Excerpts from a dataset:

-*-

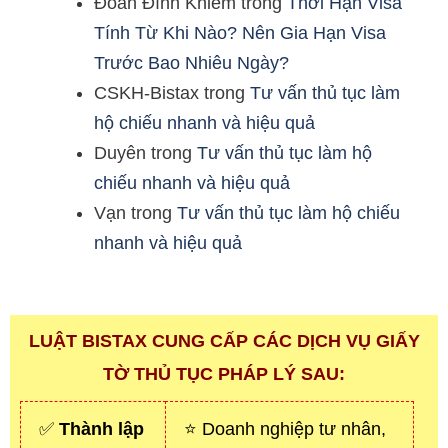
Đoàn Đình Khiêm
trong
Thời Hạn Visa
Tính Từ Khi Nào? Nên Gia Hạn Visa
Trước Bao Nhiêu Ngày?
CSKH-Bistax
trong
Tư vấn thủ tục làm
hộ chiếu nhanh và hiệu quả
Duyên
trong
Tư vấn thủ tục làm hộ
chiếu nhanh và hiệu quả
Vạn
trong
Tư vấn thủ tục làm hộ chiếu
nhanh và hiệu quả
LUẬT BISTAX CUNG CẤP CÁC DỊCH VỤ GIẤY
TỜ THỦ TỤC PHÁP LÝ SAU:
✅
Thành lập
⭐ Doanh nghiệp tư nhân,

-*-

*Aim of the exercise:* Every line above has to be output exactly; the pictures must be dropped.

*Result below:*
Đoàn Đình Khiêm
trong
Thời Hạn Visa
Tính Từ Khi Nào? Nên Gia Hạn Visa
Trước Bao Nhiêu Ngày?
CSKH-Bistax
trong
Tư vấn thủ tục làm
hộ chiếu nhanh và hiệu quả
Duyên
trong
Tư vấn thủ tục làm hộ
chiếu nhanh và hiệu quả
Vạn
trong
Tư vấn thủ tục làm hộ chiếu
nhanh và hiệu quả
LUẬT BISTAX CUNG CẤP CÁC DỊCH VỤ GIẤY
TỜ THỦ TỤC PHÁP LÝ SAU:
✅
Thành lập
⭐ Doanh nghiệp tư nhân,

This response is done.